"Jestem jak najdalej od jakiekolwiek decyzji, by gdziekolwiek wysyłać polskich żołnierzy" - w ten sposób prezydent Andrzej Duda odniósł się do ewentualnego akcesu Polski do wojny z Państwem Islamskim.

Wiele spekulacji medialnych wywołały słowa Antoniego Macierewicza, które padły wcześniej w tym tygodniu. Szef MON stwierdził mianowicie, że Polska "włączy się" w tę wojnę, nie wskazał jednak, w jakim charakterze. O tym mówił w Monachium prezydent Duda.

"Pan minister [Macierewicz - red.] mówił swego czasu o tym, że moglibyśmy wysłać tam jakąś niewielką liczbę naszych myśliwców F-16 do wsparcia misji obserwacyjnych w rejonie konfliktu w Syrii" - powiedział Duda.

Prezydent przypomniał jednak, że Polska ma w ramach NATO pewne obowiązki. Chcąc być pełnoprawnym członkiem Sojuszu musi pomagać swoim partnerom. "Jesteśmy członkiem Sojuszu Północnoatlantyckiego.

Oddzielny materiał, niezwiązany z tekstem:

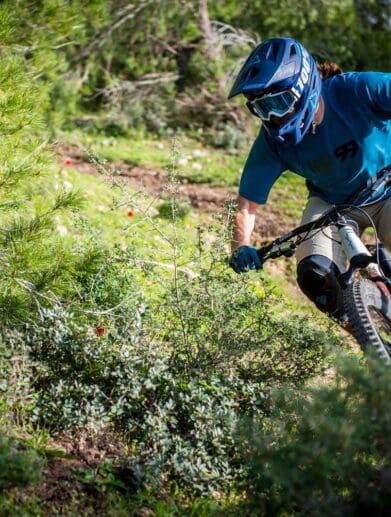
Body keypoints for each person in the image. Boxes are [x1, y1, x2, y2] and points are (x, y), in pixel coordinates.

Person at [228, 37, 391, 318]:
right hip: (333, 205)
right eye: (263, 109)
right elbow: (247, 204)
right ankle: (372, 345)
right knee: (315, 275)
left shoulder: (356, 89)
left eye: (280, 102)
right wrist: (240, 245)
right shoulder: (272, 142)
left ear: (304, 86)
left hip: (386, 186)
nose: (275, 117)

Jeżeli chcemy, by nas w NATO poważnie traktowano, by respektowano nasze oczekiwania wobec Sojuszu to musimy rozumieć, że inne państwa członkowskie Sojuszu również mają swoje obawy i interesy w innych częściach Europy czy świata" - stwierdził.

Pytany o kwestię wojny z Państwem Islamskim powiedział, że niektóre wypowiedzi członków polskiego rządu są "nadintepretowane" i na razie nie można mówić o żadnej wojnie.